**Task description**.
Copy every line from the records that holds the word "области".

**Available data**.
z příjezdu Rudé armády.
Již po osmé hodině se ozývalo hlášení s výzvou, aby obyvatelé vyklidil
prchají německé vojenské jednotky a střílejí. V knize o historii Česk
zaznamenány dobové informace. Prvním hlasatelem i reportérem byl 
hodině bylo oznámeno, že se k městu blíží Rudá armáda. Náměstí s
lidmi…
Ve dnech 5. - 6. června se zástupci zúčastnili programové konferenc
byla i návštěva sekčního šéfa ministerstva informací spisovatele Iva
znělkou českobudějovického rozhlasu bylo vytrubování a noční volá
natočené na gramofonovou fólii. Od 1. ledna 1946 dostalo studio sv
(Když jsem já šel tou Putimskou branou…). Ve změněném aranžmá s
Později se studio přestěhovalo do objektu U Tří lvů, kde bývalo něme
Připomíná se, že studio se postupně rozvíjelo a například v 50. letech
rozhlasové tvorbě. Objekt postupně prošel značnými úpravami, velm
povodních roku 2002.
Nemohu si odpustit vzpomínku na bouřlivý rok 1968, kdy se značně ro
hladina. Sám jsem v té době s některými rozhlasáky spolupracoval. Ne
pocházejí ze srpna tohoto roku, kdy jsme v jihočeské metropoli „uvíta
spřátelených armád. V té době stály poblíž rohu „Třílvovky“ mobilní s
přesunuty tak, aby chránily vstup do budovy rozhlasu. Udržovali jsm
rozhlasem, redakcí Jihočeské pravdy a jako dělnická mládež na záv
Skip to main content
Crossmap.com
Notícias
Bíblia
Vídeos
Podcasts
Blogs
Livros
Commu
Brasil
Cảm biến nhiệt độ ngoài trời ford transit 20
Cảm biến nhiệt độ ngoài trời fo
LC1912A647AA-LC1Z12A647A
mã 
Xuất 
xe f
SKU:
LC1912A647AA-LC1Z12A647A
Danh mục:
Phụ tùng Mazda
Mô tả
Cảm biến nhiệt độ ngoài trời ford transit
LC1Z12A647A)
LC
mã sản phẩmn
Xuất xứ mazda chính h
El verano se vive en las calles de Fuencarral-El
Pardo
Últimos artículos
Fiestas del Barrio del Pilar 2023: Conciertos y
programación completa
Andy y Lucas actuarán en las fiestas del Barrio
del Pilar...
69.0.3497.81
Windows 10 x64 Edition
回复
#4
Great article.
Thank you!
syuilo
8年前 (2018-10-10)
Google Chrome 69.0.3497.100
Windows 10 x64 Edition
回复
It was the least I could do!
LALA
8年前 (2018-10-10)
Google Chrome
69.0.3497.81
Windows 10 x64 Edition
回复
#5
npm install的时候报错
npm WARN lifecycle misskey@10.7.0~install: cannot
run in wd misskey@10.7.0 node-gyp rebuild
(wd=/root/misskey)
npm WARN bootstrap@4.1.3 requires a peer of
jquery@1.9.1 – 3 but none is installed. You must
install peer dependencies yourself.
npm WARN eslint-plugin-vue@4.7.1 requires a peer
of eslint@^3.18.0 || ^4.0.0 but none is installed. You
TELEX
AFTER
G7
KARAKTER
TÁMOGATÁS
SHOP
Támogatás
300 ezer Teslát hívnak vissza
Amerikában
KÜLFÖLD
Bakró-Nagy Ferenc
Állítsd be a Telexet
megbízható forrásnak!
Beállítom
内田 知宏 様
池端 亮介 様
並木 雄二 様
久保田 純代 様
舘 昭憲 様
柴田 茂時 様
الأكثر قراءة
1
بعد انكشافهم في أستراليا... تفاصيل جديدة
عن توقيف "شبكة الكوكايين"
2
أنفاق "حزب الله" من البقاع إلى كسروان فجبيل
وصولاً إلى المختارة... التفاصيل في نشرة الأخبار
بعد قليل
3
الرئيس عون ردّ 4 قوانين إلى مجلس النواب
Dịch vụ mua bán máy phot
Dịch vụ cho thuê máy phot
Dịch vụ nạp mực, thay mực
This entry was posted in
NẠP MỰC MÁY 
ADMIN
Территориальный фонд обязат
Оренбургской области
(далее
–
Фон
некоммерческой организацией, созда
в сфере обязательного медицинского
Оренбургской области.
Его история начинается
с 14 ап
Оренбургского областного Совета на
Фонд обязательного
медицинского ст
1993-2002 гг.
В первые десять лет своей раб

**Answer space**.
Оренбургской области
Оренбургской области.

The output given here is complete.